Part 16 - Biar Hati yang Bicara

11.5K 608 3
                                    

Jika cinta itu menyesakkan dada, untuk apa dia tumbuh di hati
Jika cinta hanya bisa menyakiti, untuk apa dia hadir
Tetapi jika cinta itu kembali tumbuh di tanah yang lain, bisakah dia tumbuh subur lagi?

Aku berusaha melupakan pertemuan sialku dengan Rendra, ku fokuskan pikiranku pada pekerjaan agar tak kembali mengingat perih yang kemarin ada lagi. Ku abaikan semua usaha-usaha Rendra untuk bertemu denganku lagi. Semua pikiran carut marut di otak ku membuatku jadi pening dan lebih sering emosi saat berada di kantor. Bahkan aku hampir saja melupakan rencana ulang tahun ibu Mathilda kalau Vanno tidak mengingatkanku.

Surprise party itu berlangsung dengan lancar. Semua usaha kakak beradik itu membuahkan hasil yang baik. Ibu Mathilda sangat senang mendapat semua kejutan dari kami, senyum tak pernah lepas dari wajah teduhnya dan aku turut merasakan kebahagiaan yang sama dengannya. Sebuah pesta sederhana dihadiri kerabat dekat serta anak-anak yang mencintainya berhasil membuat dia tersenyum sepanjang acara dan mengembalikan binar bahagia dalam kehidupannya yang sempat hilang.
Aku bahkan larut dalam haru mendengar ucapan selamat dan doa yang tulus dari kedua anaknya.
Aku jadi teringat akan perkataannya di acara waktu.

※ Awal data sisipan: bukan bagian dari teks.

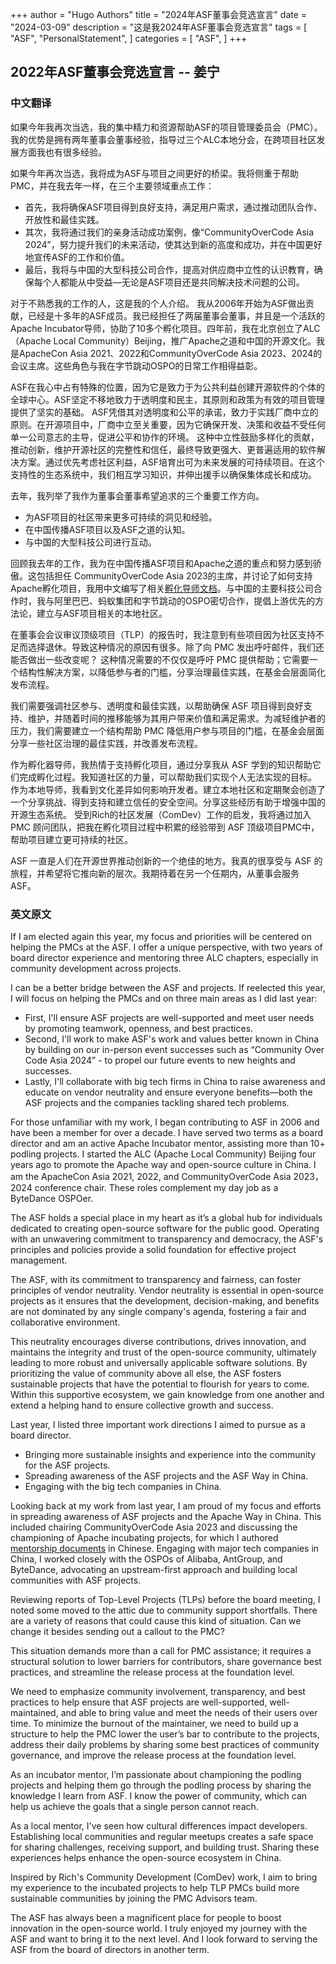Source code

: +++
author = "Hugo Authors"
title = "2024年ASF董事会竞选宣言"
date = "2024-03-09"
description = "这是我2024年ASF董事会竞选宣言"
tags = [
    "ASF",
    "PersonalStatement", 
]
categories = [
    "ASF",
]
+++

## 2022年ASF董事会竞选宣言 -- 姜宁

### 中文翻译

如果今年我再次当选，我的集中精力和资源帮助ASF的项目管理委员会（PMC）。我的优势是拥有两年董事会董事经验，指导过三个ALC本地分会，在跨项目社区发展方面我也有很多经验。

如果今年再次当选，我将成为ASF与项目之间更好的桥梁。我将侧重于帮助PMC，并在我去年一样，在三个主要领域重点工作：

- 首先，我将确保ASF项目得到良好支持，满足用户需求，通过推动团队合作、开放性和最佳实践。
- 其次，我将通过我们的亲身活动成功案例，像“CommunityOverCode Asia 2024”，努力提升我们的未来活动，使其达到新的高度和成功，并在中国更好地宣传ASF的工作和价值。
- 最后，我将与中国的大型科技公司合作，提高对供应商中立性的认识教育，确保每个人都能从中受益—无论是ASF项目还是共同解决技术问题的公司。
  
对于不熟悉我的工作的人，这是我的个人介绍。 我从2006年开始为ASF做出贡献，已经是十多年的ASF成员。我已经担任了两届董事会董事，并且是一个活跃的Apache Incubator导师，协助了10多个孵化项目。四年前，我在北京创立了ALC（Apache Local Community）Beijing，推广Apache之道和中国的开源文化。我是ApacheCon Asia 2021、2022和CommunityOverCode Asia 2023、2024的会议主席。这些角色与我在字节跳动OSPO的日常工作相得益彰。

ASF在我心中占有特殊的位置，因为它是致力于为公共利益创建开源软件的个体的全球中心。ASF坚定不移地致力于透明度和民主，其原则和政策为有效的项目管理提供了坚实的基础。
ASF凭借其对透明度和公平的承诺，致力于实践厂商中立的原则。在开源项目中，厂商中立至关重要，因为它确保开发、决策和收益不受任何单一公司意志的主导，促进公平和协作的环境。
这种中立性鼓励多样化的贡献，推动创新，维护开源社区的完整性和信任，最终导致更强大、更普遍适用的软件解决方案。通过优先考虑社区利益，ASF培育出可为未来发展的可持续项目。在这个支持性的生态系统中，我们相互学习知识，并伸出援手以确保集体成长和成功。

去年，我列举了我作为董事会董事希望追求的三个重要工作方向。

- 为ASF项目的社区带来更多可持续的洞见和经验。
- 在中国传播ASF项目以及ASF之道的认知。
- 与中国的大型科技公司进行互动。

回顾我去年的工作，我为在中国传播ASF项目和Apache之道的重点和努力感到骄傲。这包括担任 CommunityOverCode Asia 2023的主席，并讨论了如何支持Apache孵化项目，我用中文编写了相关[孵化导师文档](https://willemjiang.github.io/2023/09/2023-09-10-asf-incubating-process-champion-and-mentor/)。与中国的主要科技公司合作时，我与阿里巴巴、蚂蚁集团和字节跳动的OSPO密切合作，提倡上游优先的方法论，建立与ASF项目相关的本地社区。

在董事会会议审议顶级项目（TLP）的报告时，我注意到有些项目因为社区支持不足而选择退休。导致这种情况的原因有很多。除了向 PMC 发出呼吁邮件，我们还能否做出一些改变呢？ 这种情况需要的不仅仅是呼吁 PMC 提供帮助；它需要一个结构性解决方案，以降低参与者的门槛，分享治理最佳实践，在基金会层面简化发布流程。

我们需要强调社区参与、透明度和最佳实践，以帮助确保 ASF 项目得到良好支持、维护，并随着时间的推移能够为其用户带来价值和满足需求。为减轻维护者的压力，我们需要建立一个结构帮助 PMC 降低用户参与项目的门槛，在基金会层面分享一些社区治理的最佳实践，并改善发布流程。

作为孵化器导师，我热情于支持孵化项目，通过分享我从 ASF 学到的知识帮助它们完成孵化过程。我知道社区的力量，可以帮助我们实现个人无法实现的目标。
作为本地导师，我看到文化差异如何影响开发者。建立本地社区和定期聚会创造了一个分享挑战、得到支持和建立信任的安全空间。分享这些经历有助于增强中国的开源生态系统。
受到Rich的社区发展（ComDev）工作的启发，我将通过加入 PMC 顾问团队，把我在孵化项目过程中积累的经验带到 ASF 顶级项目PMC中，帮助项目建立更可持续的社区。

ASF 一直是人们在开源世界推动创新的一个绝佳的地方。我真的很享受与 ASF 的旅程，并希望将它推向新的层次。我期待着在另一个任期内，从董事会服务 ASF。

### 英文原文

If I am elected again this year, my focus and priorities will be centered on helping the PMCs at the ASF. I offer a unique perspective, with two years of board director experience and mentoring three ALC chapters, especially in community development across projects.

I can be a better bridge between the ASF and projects. If reelected this year, I will focus on helping the PMCs and on three main areas as I did last year:

- First, I'll ensure ASF projects are well-supported and meet user needs by promoting teamwork, openness, and best practices.
- Second, I'll work to make ASF's work and values better known in China by building on our in-person event successes such as “Community Over Code Asia 2024” - to propel our future events to new heights and
successes.
- Lastly, I'll collaborate with big tech firms in China to raise awareness and educate on vendor neutrality and ensure everyone benefits—both the ASF projects and the companies tackling shared tech
problems.

For those unfamiliar with my work, I began contributing to ASF in 2006 and have been a member for over a decade. I have served two terms as a board director and am an active Apache Incubator mentor, assisting
more than 10+ podling projects. I started the ALC (Apache Local Community) Beijing four years ago to promote the Apache way and open-source culture in China.  I am the ApacheCon Asia 2021, 2022, and
CommunityOverCode Asia 2023，2024 conference chair. These roles complement my day job as a ByteDance OSPOer.

The ASF holds a special place in my heart as it’s a global hub for individuals dedicated to creating open-source software for the public good. Operating with an unwavering commitment to transparency and
democracy, the ASF's principles and policies provide a solid foundation for effective project management.

The ASF, with its commitment to transparency and fairness, can foster principles of vendor neutrality. Vendor neutrality is essential in open-source projects as it ensures that the development, decision-making, and benefits are not dominated by any single company's agenda, fostering a fair and collaborative environment.

This neutrality encourages diverse contributions, drives innovation, and maintains the integrity and trust of the open-source community, ultimately leading to more robust and universally applicable software
solutions. By prioritizing the value of community above all else, the ASF fosters sustainable projects that have the potential to flourish for years to come. Within this supportive ecosystem, we gain knowledge
from one another and extend a helping hand to ensure collective growth and success.

Last year, I listed three important work directions I aimed to pursue as a board director.

- Bringing more sustainable insights and experience into the community
for the ASF projects.
- Spreading awareness of the ASF projects and the ASF Way in China.
- Engaging with the big tech companies in China.

Looking back at my work from last year, I am proud of my focus and efforts in spreading awareness of ASF projects and the Apache Way in China. This included chairing CommunityOverCode Asia 2023 and discussing the championing of Apache incubating projects, for which I authored [mentorship documents](https://willemjiang.github.io/2023/09/2023-09-10-asf-incubating-process-champion-and-mentor/) in Chinese. Engaging with major tech companies in China, I worked closely with the OSPOs of Alibaba, AntGroup, and ByteDance, advocating an upstream-first approach and building local communities with ASF projects.

Reviewing reports of Top-Level Projects (TLPs) before the board meeting, I noted some moved to the attic due to community support shortfalls. There are a variety of reasons that could cause this kind
of situation. Can we change it besides sending out a callout to the PMC?

This situation demands more than a call for PMC assistance; it requires a structural solution to lower barriers for contributors, share governance best practices, and streamline the release process at
the foundation level.

We need to emphasize community involvement, transparency, and best practices to help ensure that ASF projects are well-supported, well-maintained, and able to bring value and meet the needs of their users over time. To minimize the burnout of the maintainer, we need to build up a structure to help the PMC lower the user’s bar to contribute to the projects, address their daily problems by sharing some best practices of community governance, and improve the release process at the foundation level.

As an incubator mentor, I’m passionate about championing the podling projects and helping them go through the podling process by sharing the knowledge I learn from ASF. I know the power of community, which
can help us achieve the goals that a single person cannot reach.

As a local mentor, I've seen how cultural differences impact developers. Establishing local communities and regular meetups creates a safe space for sharing challenges, receiving support, and building trust. Sharing these experiences helps enhance the open-source ecosystem in China.

Inspired by Rich's Community Development (ComDev) work, I aim to bring my experience to the incubated projects to help TLP PMCs build more sustainable communities by joining the PMC Advisors team.

The ASF has always been a magnificent place for people to boost innovation in the open-source world. I truly enjoyed my journey with the ASF and want to bring it to the next level. And I look forward to
serving the ASF from the board of directors in another term.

"Sejak kapan kalian berdua menjadi akrab begini sampai-sampai bisa kompak memilihkan kado ini buat Ibu?" ibu Mathilda memutar bola matanya dan melemparkan pandangan ke arah ku dan Vanno.

"Sejak bendera putih dikibarkan bu" jawabku ceplas ceplos yang disambut dengan derai tawa.

"Hmmm tapi kalian berdua memang kelihatan serasi ya" ibu Mathilda berkata sambil menaruh telunjuknya di pelipis, persis seperti orang yang lagi memikirkan suatu rencana.

"Alangkah bahagianya Ibu kalau kalian bisa bersama sebagai pasangan"

Tak hanya itu saja yang menjadi pikiranku. Tiba-tiba saja Vanno memintaku untuk bersama-sama dengannya mengubah masa depan menjadi lebih baik. Bukan, bukan pernyataan cinta yang keluar dari bibirnya. Tetapi pernyataan yang bermakna ambigu itu membuatku selalu bertanya-tanya, semua terasa ganjil di mataku karena dia mengatakan tidak perlu menjawab ajakan dia pada saat itu juga.

Ah sudahlah...kembali semua ku pasrahkan padaNya. Tentu aku ingin bahagia, sangat ingin malah tetapi aku masih dipenuhi dengan ketidaksiapan, aku belum menemukan kepastian di dalam sana. Biarlah hati yang berbicara dan takdir akan menjawabnya.

Yak...bikin part ini pas lagi gundah gulana dan emosi tingkat dewa.Pokoknya lagi galau segalau-galaunya.Akhirnya daripada marah-marah ga jelas, mendingan ngetik lanjutan cerita inih.